The implementation of the State Aid restructuring plan may also result in
disruption to the retained business and give rise to significant strain on
management, employee, operational and financial resources, impacting
customers and employees and giving rise to separation costs which could
be substantial.
The implementation of the State Aid restructuring plan may result in the
emergence of one or more new viable competitors or a material
strengthening of one or more of the Group’s existing competitors in the
Group’s markets. The effect of this on the Group’s future competitive
position, revenues and margins is uncertain and there could be an
adverse effect on the Group’s operations and financial condition and its
business generally.
The occurrence of any of the risks described above could have a material
adverse effect on the Group’s business, results of operations, financial
condition, capital position and competitive position.
HM Treasury (or UK Financial Investments Limited (UKFI) on its behalf)

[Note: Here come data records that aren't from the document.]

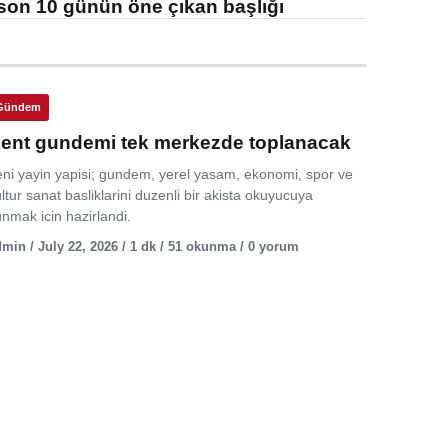
son 10 günün öne çıkan başlığı
Gündem
ent gundemi tek merkezde toplanacak
eni yayin yapisi; gundem, yerel yasam, ekonomi, spor ve
ltur sanat basliklarini duzenli bir akista okuyucuya
nmak icin hazirlandi.
min / July 22, 2026 / 1 dk / 51 okunma / 0 yorum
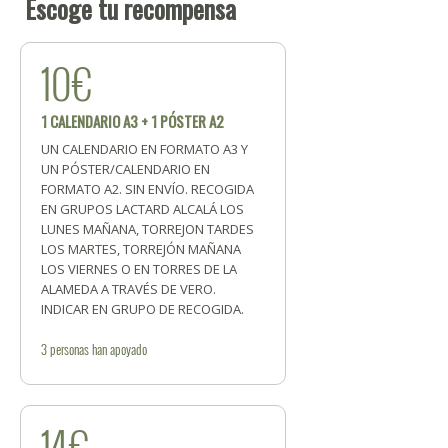
Escoge tu recompensa
10€
1 CALENDARIO A3 + 1 PÓSTER A2
UN CALENDARIO EN FORMATO A3 Y
UN PÓSTER/CALENDARIO EN
FORMATO A2. SIN ENVÍO. RECOGIDA
EN GRUPOS LACTARD ALCALÁ LOS
LUNES MAÑANA, TORREJON TARDES
LOS MARTES, TORREJÓN MAÑANA
LOS VIERNES O EN TORRES DE LA
ALAMEDA A TRAVÉS DE VERO.
INDICAR EN GRUPO DE RECOGIDA.
3
personas
han apoyado
14€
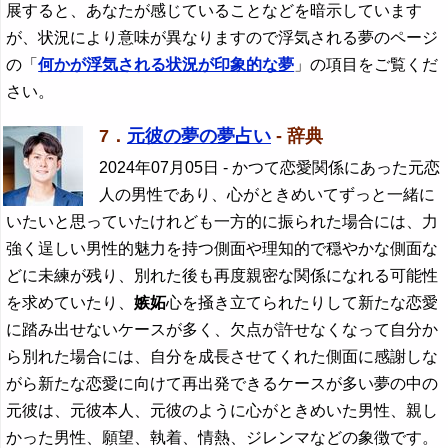
展すると、あなたが感じていることなどを暗示しています
が、状況により意味が異なりますので浮気される夢のページ
の「
何かが浮気される状況が印象的な夢
」の項目をご覧くだ
さい。
7．
元彼の夢の夢占い
- 辞典
2024年07月05日
- かつて恋愛関係にあった元恋
人の男性であり、心がときめいてずっと一緒に
いたいと思っていたけれども一方的に振られた場合には、力
強く逞しい男性的魅力を持つ側面や理知的で穏やかな側面な
どに未練が残り、別れた後も再度親密な関係になれる可能性
を求めていたり、
嫉妬
心を掻き立てられたりして新たな恋愛
に踏み出せないケースが多く、欠点が許せなくなって自分か
ら別れた場合には、自分を成長させてくれた側面に感謝しな
がら新たな恋愛に向けて再出発できるケースが多い夢の中の
元彼は、元彼本人、元彼のように心がときめいた男性、親し
かった男性、願望、執着、情熱、ジレンマなどの象徴です。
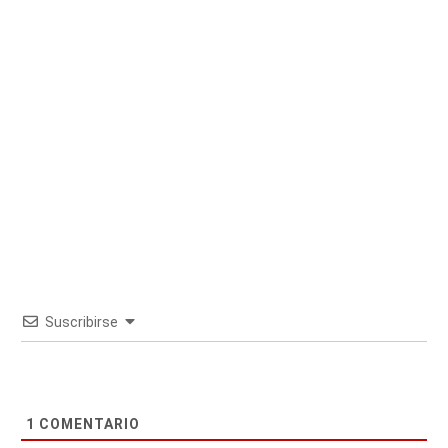
Suscribirse
1
COMENTARIO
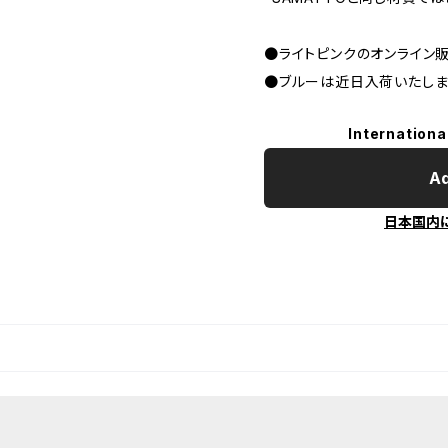
●ライトピンクのオンライン
●ブルーは近日入荷いたしま
Internationa
Ad
日本国内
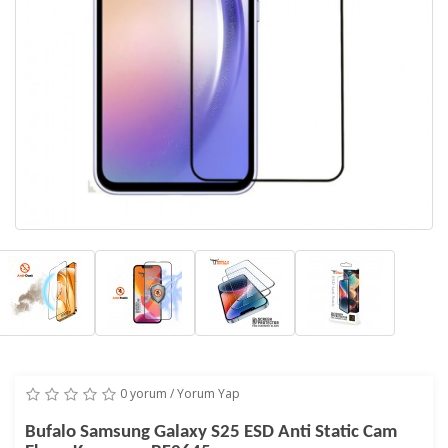
0 yorum
/
Yorum Yap
Bufalo Samsung Galaxy S25 ESD Anti Static Cam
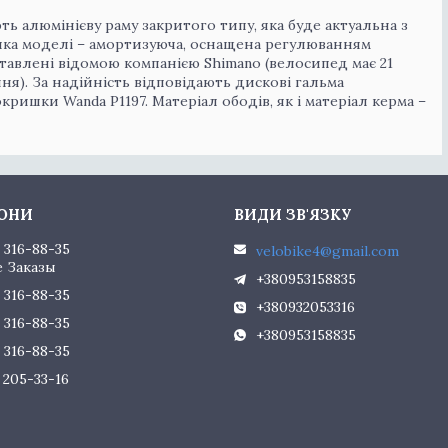
ь алюмінієву раму закритого типу, яка буде актуальна з
вилка моделі – амортизуюча, оснащена регулюванням
тавлені відомою компанією Shimano (велосипед має 21
я). За надійність відповідають дискові гальма
кришки Wanda P1197. Матеріал ободів, як і матеріал керма –
) 316-88-35
velobike4@gmail.com
 Заказы
+380953158835
) 316-88-35
+380932053316
) 316-88-35
+380953158835
) 316-88-35
) 205-33-16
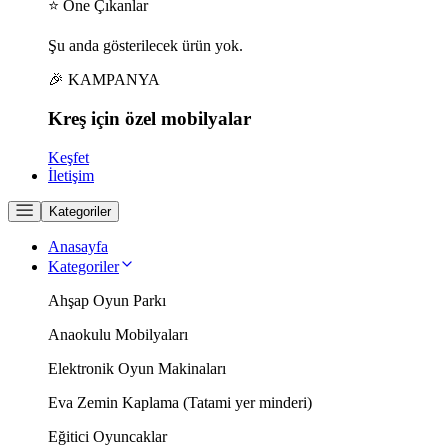
⭐ Öne Çıkanlar
Şu anda gösterilecek ürün yok.
🎉 KAMPANYA
Kreş için
özel
mobilyalar
Keşfet
İletişim
Kategoriler
Anasayfa
Kategoriler
Ahşap Oyun Parkı
Anaokulu Mobilyaları
Elektronik Oyun Makinaları
Eva Zemin Kaplama (Tatami yer minderi)
Eğitici Oyuncaklar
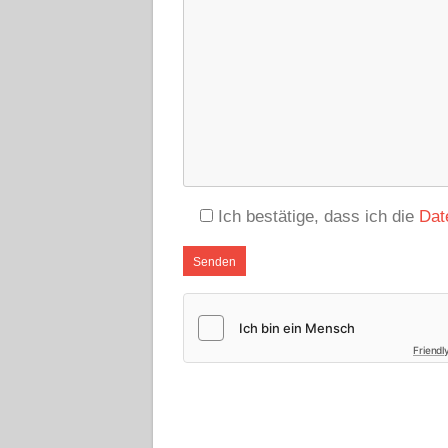
Ich bestätige, dass ich die
Dat
Friendl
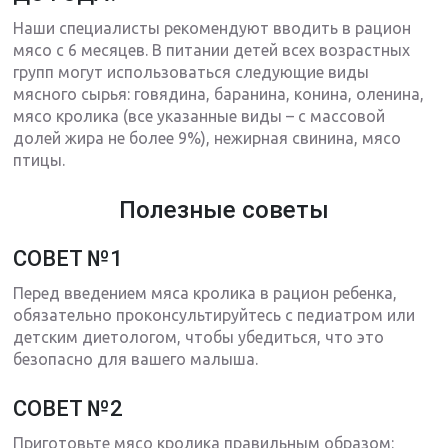
Наши специалисты рекомендуют вводить в рацион
мясо с 6 месяцев. В питании детей всех возрастных
групп могут использоваться следующие виды
мясного сырья: говядина, баранина, конина, оленина,
мясо кролика (все указанные виды – с массовой
долей жира не более 9%), нежирная свинина, мясо
птицы.
Полезные советы
СОВЕТ №1
Перед введением мяса кролика в рацион ребенка,
обязательно проконсультируйтесь с педиатром или
детским диетологом, чтобы убедиться, что это
безопасно для вашего малыша.
СОВЕТ №2
Приготовьте мясо кролика правильным образом:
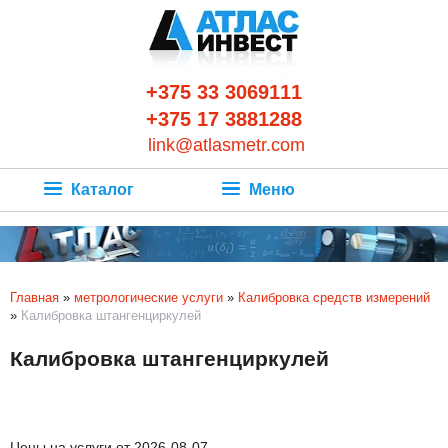
+375 33 3069111
+375 17 3881288
link@atlasmetr.com
Каталог
Меню
Главная
»
метрологические услуги
»
Калибровка средств измерений
»
Калибровка штангенциркулей
Калибровка штангенциркулей
Цены на услуги от 2026-08-07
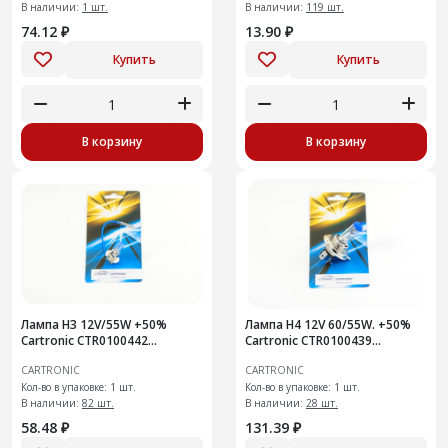
В наличии:
1 шт.
В наличии:
119 шт.
74.12 ₽
13.90 ₽
Купить
Купить
В корзину
В корзину
Лампа H3 12V/55W +50%
Лампа H4 12V 60/55W. +50%
Cartronic CTR0100442
Cartronic CTR0100439
Противотуманки Плюс 50%
Головной свет Плюс 50%
CARTRONIC
CARTRONIC
света от стандартной
света от стандартной
Кол-во в упаковке: 1 шт.
Кол-во в упаковке: 1 шт.
В наличии:
82 шт.
В наличии:
28 шт.
58.48 ₽
131.39 ₽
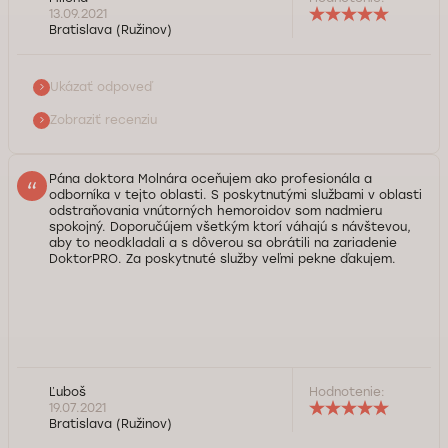
ohľadom návštevy medicínskeho centra DoktorPRO. Náš
13.09.2021
tím robí všetko pre to, aby Vaša návšteva u lekára bola
Bratislava (Ružinov)
maximálne pohodlná. Chráňte si svoje zdravie. Tím
DoktorPRO*
Ukázať odpoveď
Služba kontroly kvality Doktorpro
Zobraziť recenziu
Pána doktora Molnára oceňujem ako profesionála a
odborníka v tejto oblasti. S poskytnutými službami v oblasti
odstraňovania vnútorných hemoroidov som nadmieru
spokojný. Doporučújem všetkým ktorí váhajú s návštevou,
aby to neodkladali a s dôverou sa obrátili na zariadenie
DoktorPRO. Za poskytnuté služby veľmi pekne ďakujem.
Dobrý deň, pán Ľuboš. Ďakujeme Vám za vysoké
Ľuboš
Hodnotenie:
ohodnotenie našej kliniky, služieb, ktoré ponúkame a nášho
19.07.2021
odborníka. Lekár Tibor Molnár je skutočne špičkovým
Bratislava (Ružinov)
odborníkom v oblasti proktológie. Pre nás je veľmi dôležité,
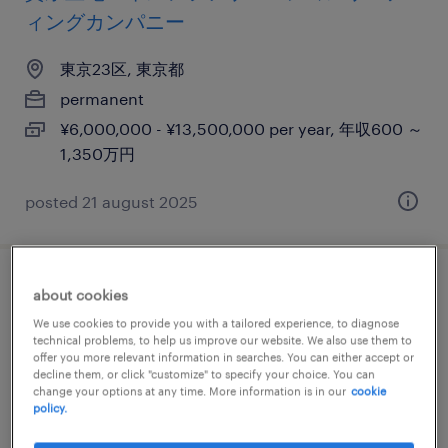
ィングカンパニー
東京23区, 東京都
permanent
¥6,000,000 - ¥13,500,000 per year, 年収600 ～
1,350万円
posted 21 august 2025
アカウントエグゼクティブ
about cookies
We use cookies to provide you with a tailored experience, to diagnose
東京23区, 東京都
technical problems, to help us improve our website. We also use them to
offer you more relevant information in searches. You can either accept or
permanent
decline them, or click "customize" to specify your choice. You can
change your options at any time. More information is in our
cookie
¥9,000,000 - ¥15,000,000 per year, 年収900 ～
policy.
1,500万円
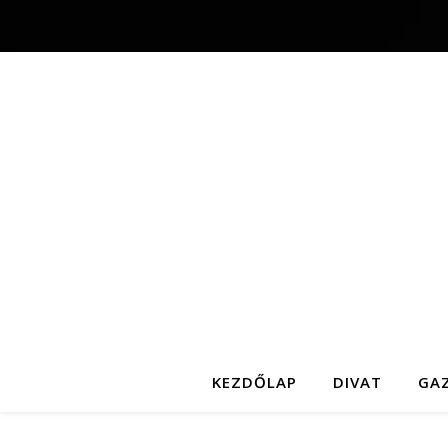
KEZDŐLAP
DIVAT
GA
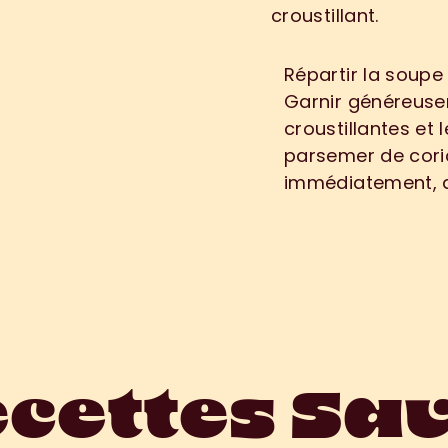
croustillant.
D
r
e
s
s
a
g
Répartir la soupe
Garnir généreuse
croustillantes et 
parsemer de coria
immédiatement, a
ecettes Sa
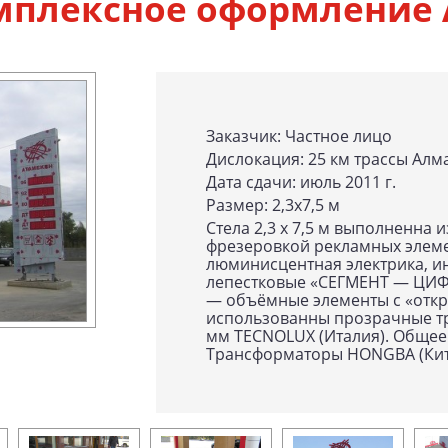
п­лек­сное оформ­ле­ние
За­каз­чик:
Част­ное ли­цо
Дис­ло­кация:
25 км трас­сы Ал­м
Да­та сда­чи:
июль 2011 г.
Раз­мер:
2,3х7,5 м
Стела 2,3 х 7,5 м выполненна 
фрезеровкой рекламных элеме
люминисцентная электрика, и
лепестковые «СЕГМЕНТ — ЦИ
— объёмные элементы с «отк
использованны прозрачные тр
мм TECNOLUX (Италия). Общее 
Трансформаторы HONGBA (Кит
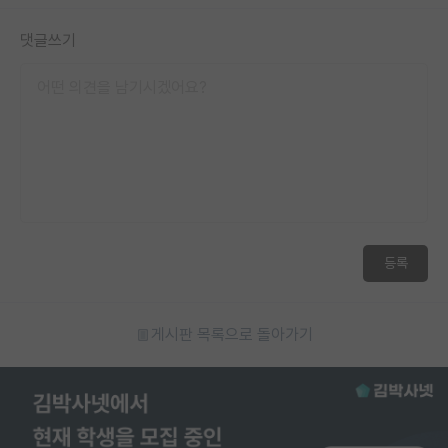
댓글쓰기
등록
게시판 목록으로 돌아가기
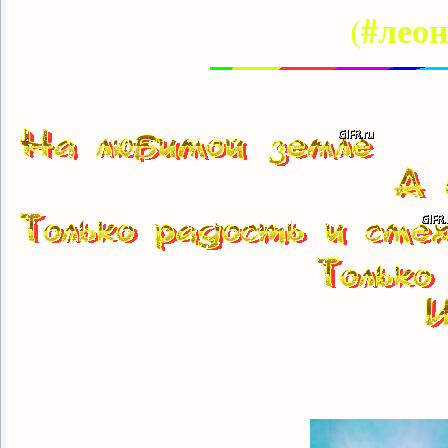
(#лео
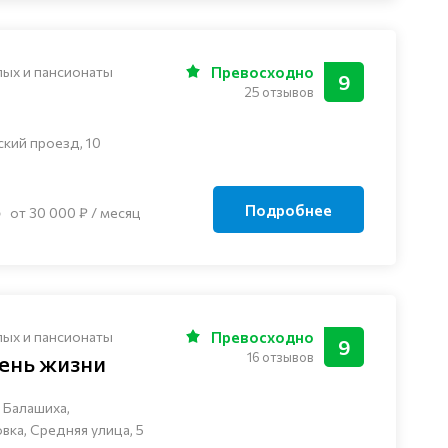
лых и пансионаты
Превосходно
9
25 отзывов
ский проезд, 10
Подробнее
от 30 000 ₽ / месяц
лых и пансионаты
Превосходно
9
16 отзывов
ень жизни
 Балашиха,
ка, Средняя улица, 5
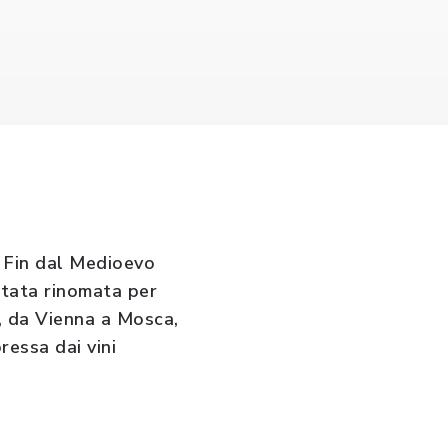
. Fin dal Medioevo
 stata rinomata per
pa, da Vienna a Mosca,
ressa dai vini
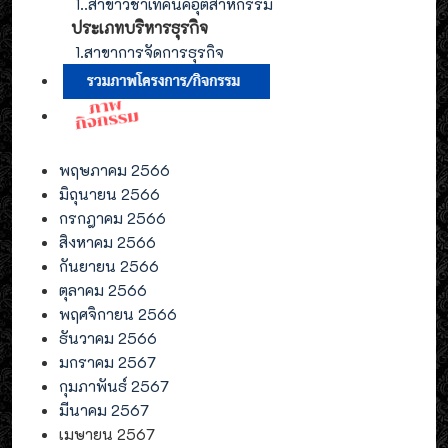
1.
.สาขาวิชาเทคนิคอุตสาหกรรม
ประเภท
บริหารธุรกิจ
1.สาขาการจัดการ
ธุรกิจ
พฤษภาคม 2566
มิถุนายน 2566
กรกฎาคม 2566
สิงหาคม 2566
กันยายน 2566
ตุลาคม 2566
พฤศจิกายน 2566
ธันวาคม 2566
มกราคม 2567
กุมภาพันธ์ 2567
มีนาคม 2567
เมษายน 2567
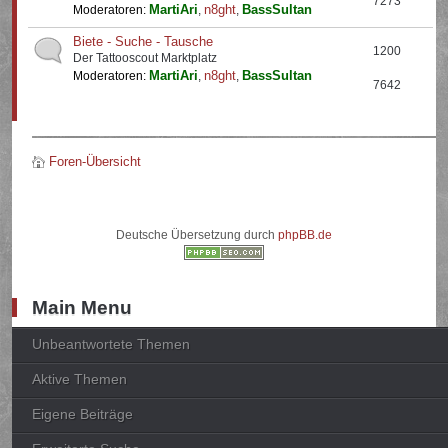
7273
MartiAri
n8ght
BassSultan
Moderatoren:
,
,
Biete - Suche - Tausche
1200
Der Tattooscout Marktplatz
MartiAri
n8ght
BassSultan
Moderatoren:
,
,
7642
Foren-Übersicht
Deutsche Übersetzung durch
phpBB.de
Main Menu
Unbeantwortete Themen
Aktive Themen
Eigene Beiträge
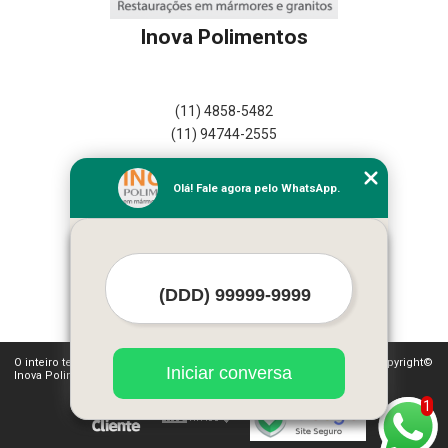
Inova Polimentos
(11) 4858-5482
(11) 94744-2555
Home
Olá! Fale agora pelo WhatsApp.
Empresa
Missão
Serviços
Contato
Mapa do site
Mais Serviços
O inteiro teor deste site está sujeito à proteção de direitos autorais. Copyright©
Iniciar conversa
Inova Polimentos (Lei 9610 de 19/02/1998)
1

may be able to exercise a significant degree of influence over the Group
and any proposed offer or sale of its interests may affect the price of
securities issued by the Group
The UK Government, through HM Treasury, currently holds 63.9% of the
issued ordinary share capital of the Group. On 22 December 2009, the
Group issued £25.5 billion of B Shares to the UK Government. The B
Shares are convertible, at the option of the holder at any time, into
ordinary shares. The UK Government has agreed that it shall not
exercise the rights of conversion in respect of the B Shares if and to the
extent that following any such conversion it would hold more than 75% of
the total issued shares in the Group. Any breach of this agreement could
result in the delisting of the Group from the Official List of the UK Listing
Authority and potentially other exchanges where its securities are
currently listed and traded. HM Treasury (or the UKFI on its behalf) may
sell all or a part of the ordinary shares that it owns at any time. Any offers
or sale of a substantial number of ordinary shares or securities
convertible or exchangeable into ordinary shares by or on behalf of HM
Treasury, or an expectation that it may undertake such an offer or sale,
could negatively affect prevailing market prices for securities issued by
the Group.
In addition, UKFI manages HM Treasury’s shareholder relationship with
the Group and, although HM Treasury has indicated that it intends to
respect the commercial decisions of the Group and that the Group will
continue to have its own independent board of directors and
management team determining its own strategy, should its current
intentions change, HM Treasury’s position as a majority shareholder (and
UKFI’s position as manager of this shareholding) means that HM
Treasury or UKFI may be able to exercise a significant degree of
influence over, among other things, the election of directors and
appointment of senior management, dividend policy, remuneration policy,
or limiting the Group’s operations. The manner in which HM Treasury or
UKFI exercises HM Treasury’s rights as majority shareholder could give
rise to conflict between the interests of HM Treasury and the interests of
other shareholders. The Board has a duty to promote the success of the
Group for the benefit of its members as a whole.